2018 composition by Jörg Widmann

Jörg Widmann's Violin Concerto No. 2 was composed in 2018 for his sister Carolin Widmann. The work premiered on 31 August 2018 with soloist Carolin Widmann and Tokyo Metropolitan Symphony Orchestra conducted by Jörg Widmann at Suntory Hall, Tokyo. The concerto is dedicated to Carolin Widmann ("für Caro") and was commissioned by Suntory Hall, Orchestre de Paris and Frankfurt Radio Symphony.

==History==
Carolin and Jörg Widmann played music together as children. They re-enacted operas with cuddly toys.
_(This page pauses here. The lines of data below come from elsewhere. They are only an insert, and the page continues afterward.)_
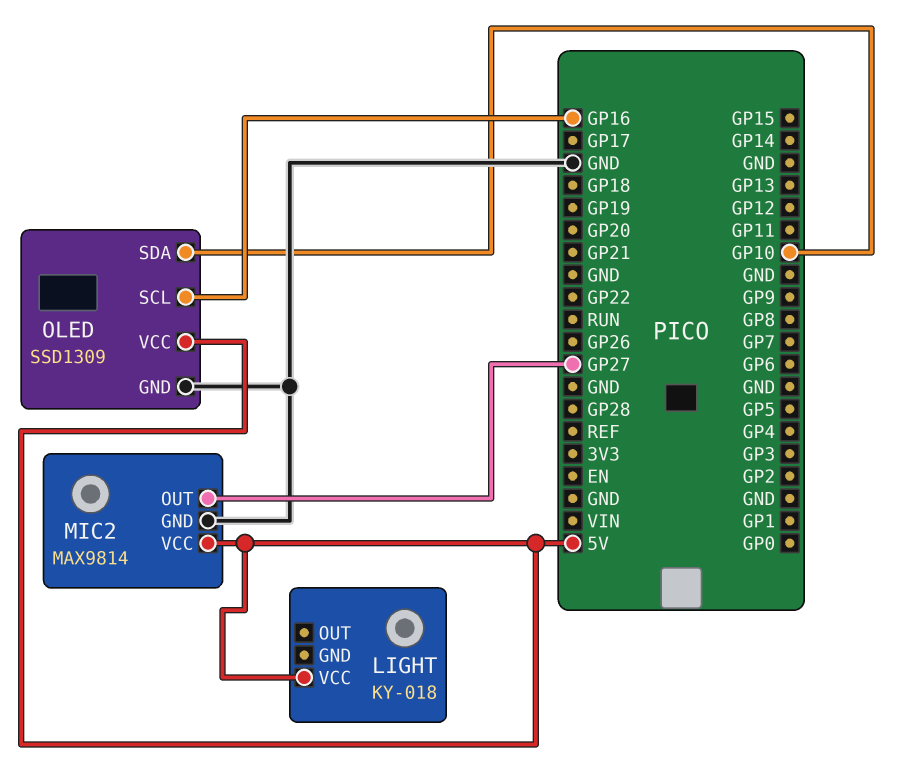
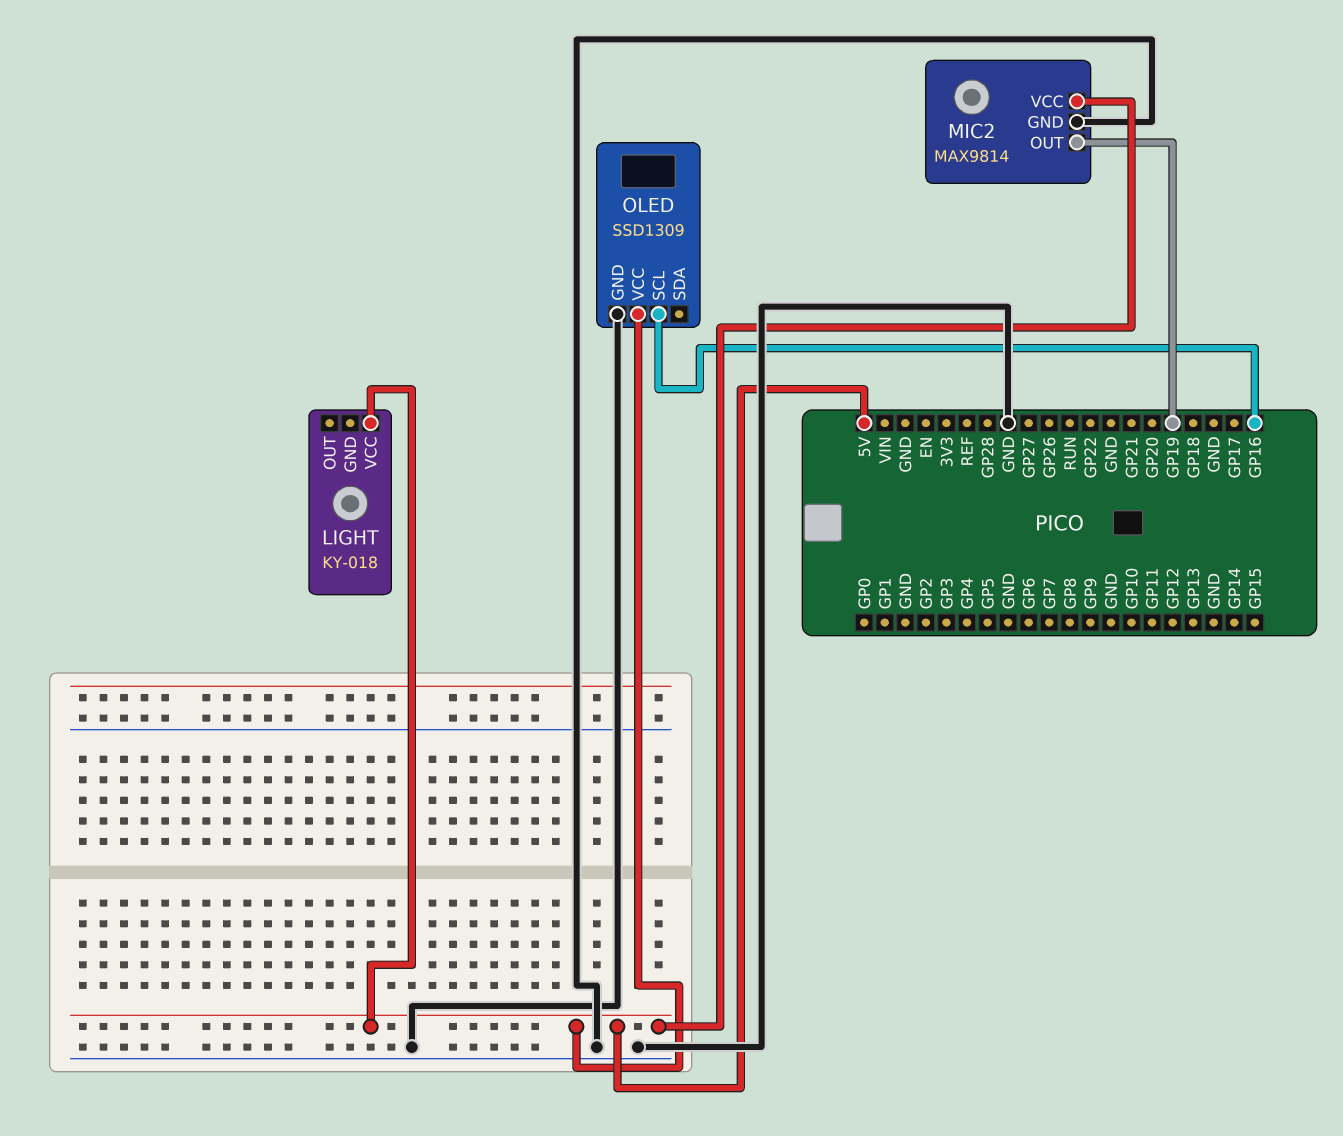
MIC2 pin OUT: GP27 -> GP19
OLED pin SDA: GP10 -> none

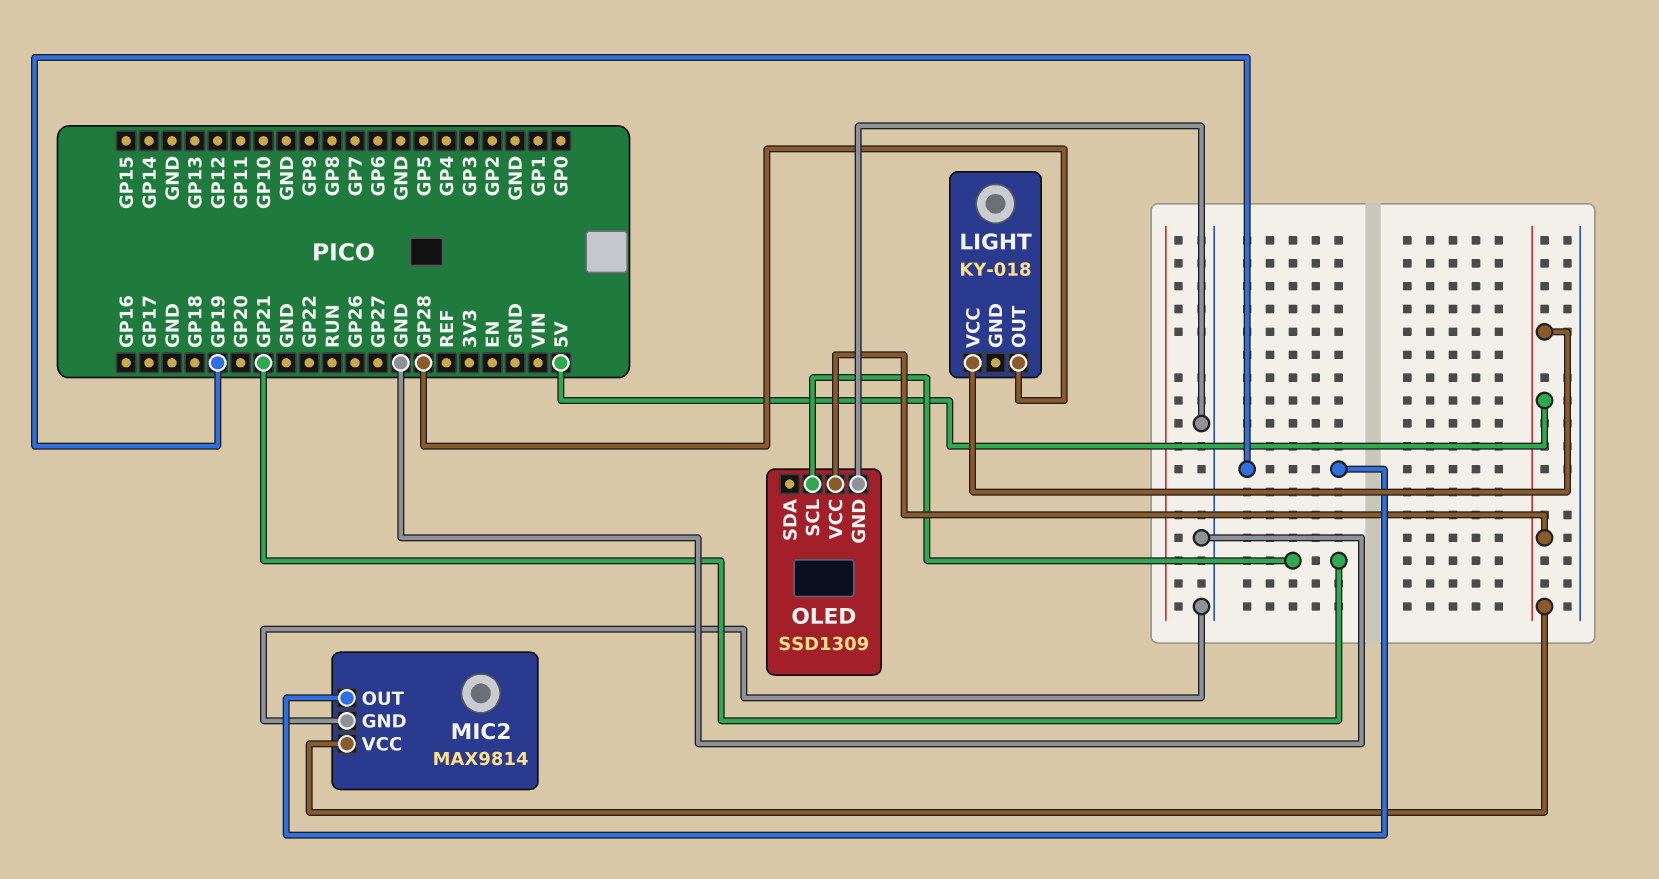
LIGHT pin OUT: none -> GP28
OLED pin SCL: GP16 -> GP21

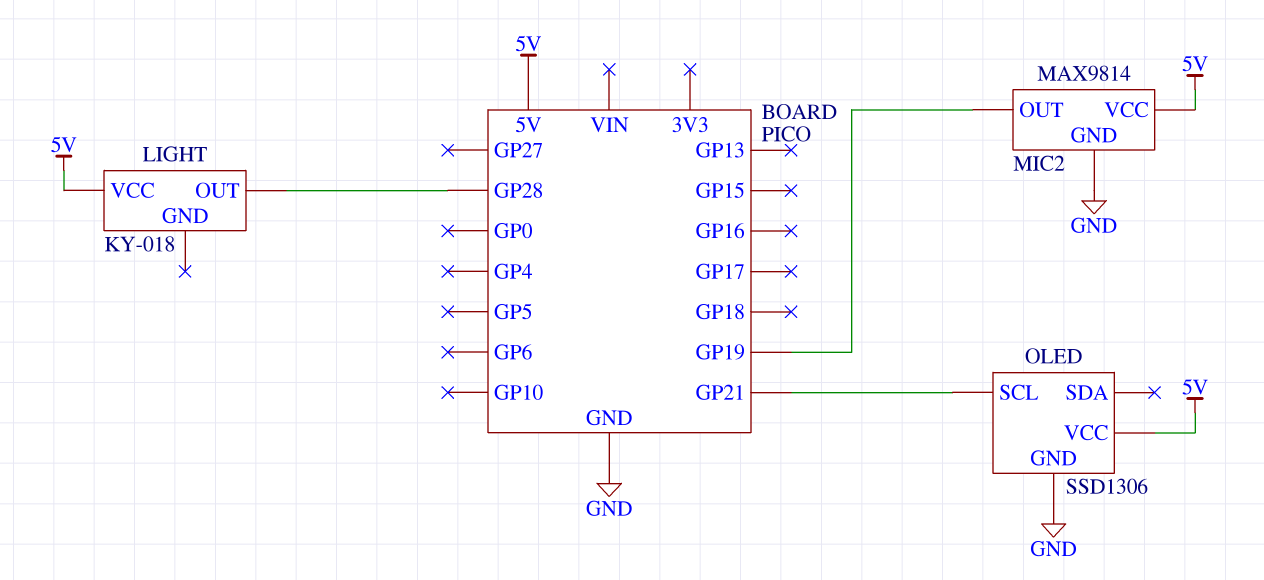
OLED: SSD1309 -> SSD1306

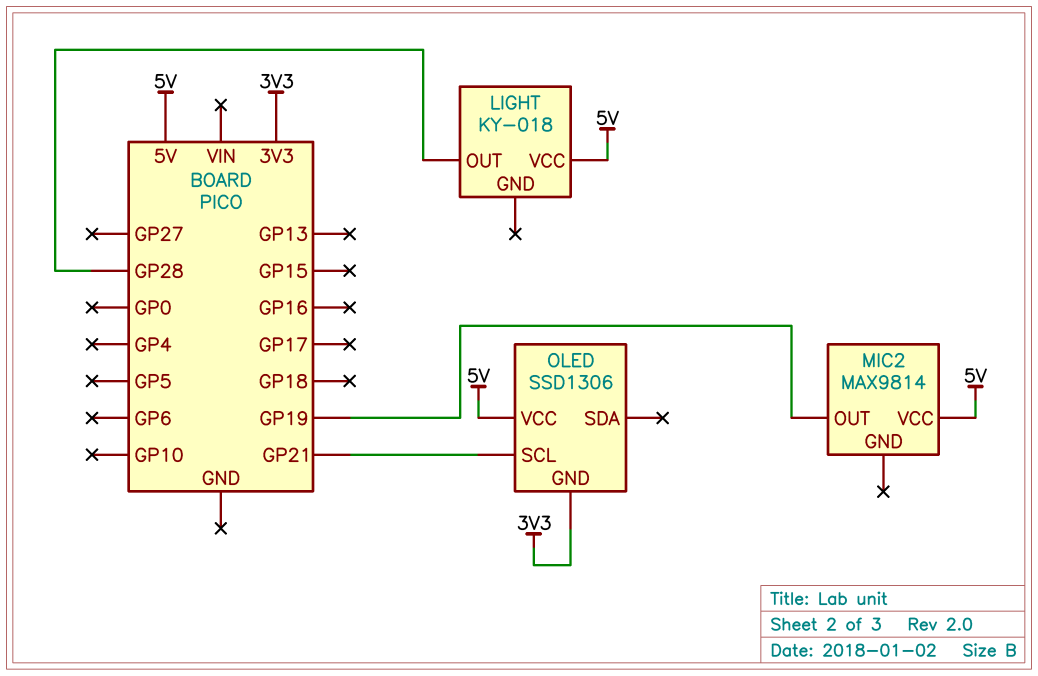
MIC2 pin GND: GND -> none
OLED pin GND: GND -> 3V3

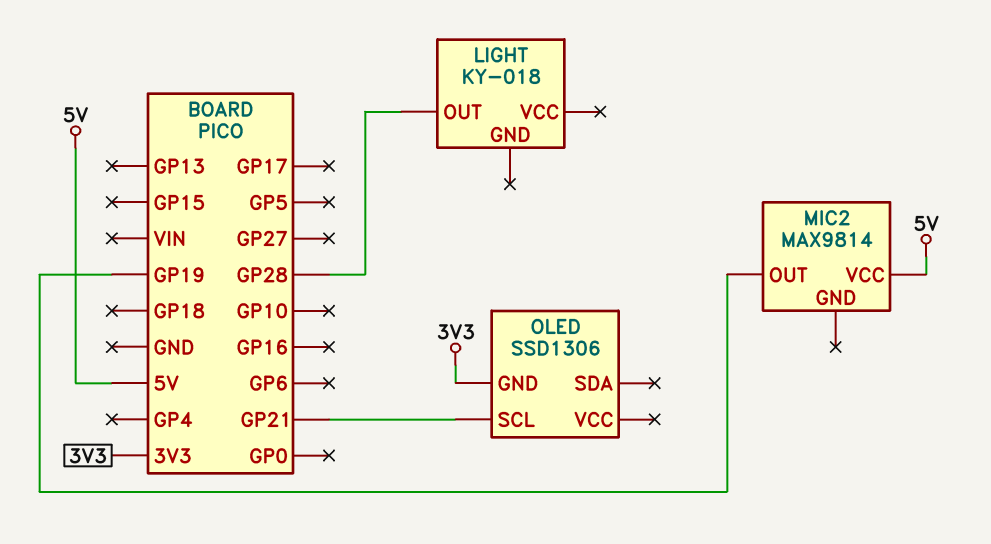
LIGHT pin VCC: 5V -> none
OLED pin VCC: 5V -> none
Widmann was asking his younger sister to try extended techniques on her violin; her response: "You are crazy!" Later Carolin has made an international career and often played standard Classical and Romantic repertoire.

For the composer, the concerto was an "exercise in reduction".

==Structure==
The concerto has traditional three movements and lasts 35 minutes.

- Una ricerca
- Romanze
- Mobile

The limited thematic material is varied. With the violin as narrator, the work contains personal statements. The short first movement Una ricerca is a search of the violin for itself, for its own voice. The extensive second movement Romanze crosses several "emotional zones". This is manifested by the citation of virtuoso Romantic and Late-Romantic violin concertos, the English ballad Scarborough Fair and a French chanson. In the short final movement, Mobile, the former violin singing tends to splinter.

==Instrumentation==
The concerto employed woodwinds, brass, percussion, strings, and a harp and celesta:
- Woodwinds: 3 flutes (all doubling piccolo), 3 oboes (3rd doubling cor anglais), 3 clarinets in A (2nd doubling bass clarinet in B, 3rd doubling contrabass clarinet in B), 3 bassoons (3rd doubling contra bassoon)
- Brass: 4 horns in F, 3 trumpets in C, 3 trombones, tuba
- Percussion: timpani, percussion (3 players)
- Strings: 12 violins I, 10 violins II, 8 violas, 6 violoncellos, 6 double basses (all with 5 strings with B as lowest string)
- Harp, celesta

==Performances==
The premiere took place at Suntory Hall, Tokyo, followed by performances in Europe with Orchestre de Paris and Swedish Radio Symphony Orchestra under Daniel Harding and Frankfurt Radio Symphony at the Alte Oper under Andrés Orozco-Estrada. The UK premier occurred on 15 May 2025 at BBC Hoddinott Hall, Cardiff. The BBC National Orchestra of Wales was conducted by Jörg Widmann with Carolin Widmann on violin.

==Reception==
Sofia Nyblom of Svenska Dagbladet wrote: "theatrical premiere that combines existential precociousness with childlike innocence" ("teatralt uruppförande som förenar existentiell brådmognad med barnslig oskuld"). Rian Evens from The Guardian titled in a five star review: "explosive, inquisitive and exhilarating concerto is a family affair".